本田技研工業は2026年2月26日、ミドルクラスSUV「ZR-V」の一部改良モデルと、新たに追加される特別仕様車「CROSS TOURING」の情報を公開した。同車は3月下旬より販売開始予定となっており、全国のホンダ・カーズにて先行予約の受付も開始されている。
パワートレインはe:HEVのみに
ホンダ「ZR-V」は2023年から販売されているミドルクラスSUVで、全長4570mm×全幅1840mm×全高1620mmという、同社の人気SUV「ヴェゼル」よりもひとまわり大きいサイズ(ヴェゼルは全長4340mm×全幅1790mm×全高1580mm)と、個性的なデザインで新たなユーザー層を開拓すべく投入された意欲的なモデルだ。
登場から3年目を迎えた今回の一部改良に合わせてラインナップは再編され、1.5リットル直4ターボ・エンジンが搭載されていた純ガソリン・エンジンのモデルは消滅。2リットル直4エンジンに2モーターを組み合わせるハイブリッドの“e:HEV”のみが展開される。
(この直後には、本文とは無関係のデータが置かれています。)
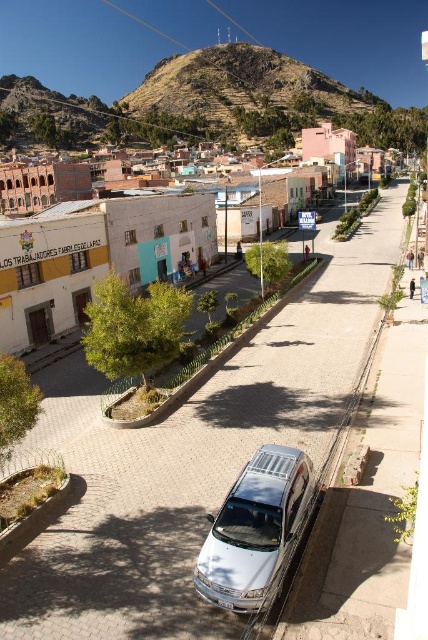
You are a delivery driver who needs to park your vehicle on the street. You see the rugged brown hill at upper center and the silver metallic van at center. Which object is taller, and does this affect your parking decision?

The rugged brown hill at upper center is taller than the silver metallic van at center. However, since hills are stationary and typically much larger than vehicles, this height difference does not impact parking decisions, which are more influenced by road space and van positioning.

You are a delivery driver who needs to back out of the parking space where the silver metallic van at center is parked. There is a white concrete building at center blocking your path. Can you safely back out without hitting the building?

The white concrete building at center is positioned over the silver metallic van at center, meaning the van is parked directly in front of the building. To back out safely, you would need to ensure there is enough space between the van and the building. However, since the building is positioned over the van, it suggests they are aligned along the same axis, making it difficult to maneuver around. It might be challenging to back out without hitting the building, so proceed with caution and check your mirrors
グレード展開はベースモデルとなるe:HEV "Z"に加えて、一部ボディ・パーツをブラック化した”Zブラック・エディション”も用意。そして今回の目玉となる特別仕様車が“CROSS TOURING(クロスツーリング)”だ。

同車は既存のZR-Vには無かったオフロード・テイストのパーツを追加したモデルで、専用デザインのフロント・バンパーや、アンダー・ガーニッシュ類を装着。そのほかにもマットブラックの18インチ・アルミホイールが用意される。
インテリアは専用のグレーの表皮にオレンジ色のステッチを組み合わせたものとなるほか、ボディ・カラーも専用色となる「デザート・ベージュ・パール」が用意される。
思い起こせば2026年1月に開催された東京オートサロンで、オフロード・テイストを取り入れたコンセプトカーとしてZR-Vの「TRAILSPORT HRC Concept」が公開されていたが、このクロスツーリングはその市販バージョンと言えるのかもしれない。

なお、この改良型ZR-Vは3月下旬の発売を予定している。価格については現段階では未定となっており、気になる方は逐次ホンダの公式HPなどを参照されたい。
販売国によって名前が違う⁉︎
ちなみにこの「ZR-V」、販売国によって名前が違うことをご存知だろうか?
本車は元々2022年に北米でデビューしたものだが、現地では「HR-V」の名で販売されている。その後、日本・中国市場でもグローバル展開されることとなり、その際には「ZR-V」という名が与えられた。つまりアメリカでは「HR-V」、それ以外では「ZR-V」という名前で展開されている。

しかしながらその「HR-V」という名前も元と辿ると、2代目「ヴェゼル」の北米向けモデルに用意された名前であったため、アメリカで「HR-V」という名前を出すと、日本でいう“ZR-V(現行)”と“ヴェゼル(2代目)”どちらの車種にも取れてしまうという、なんともややこしい状態となっている。
さらに余談ではあるが、国内仕様のZR-Vにはこれまでバーティカル(縦型)のフロント・グリルのみが採用されていた。が、このクロスツーリングを含めた改良モデルでは一部ハニカム(六角形)型のグリルが採用されている。これは海外向けモデルからの転用と思われるが、このグリルだけでもかなり雰囲気が変わる印象だ。
なお日本未採用のフロント・グリルはもうひとつあり、北米向けの“SPORT”グレードに用意されるものだ。こちらはクロスツーリングでも使用されているフロント・バンパーと組み合わされることで、日本モデルにはないラギットな雰囲気を演出している。

無いものねだり、と言われてしまえてそれまでだが、今回の国内モデルの仕様変更を受けて、このグリルを使用した新たな特別仕様車も登場する可能性があるのでは? という期待を抱かずにはいられない。未発表の価格も含め、今後の展開から目が離せない。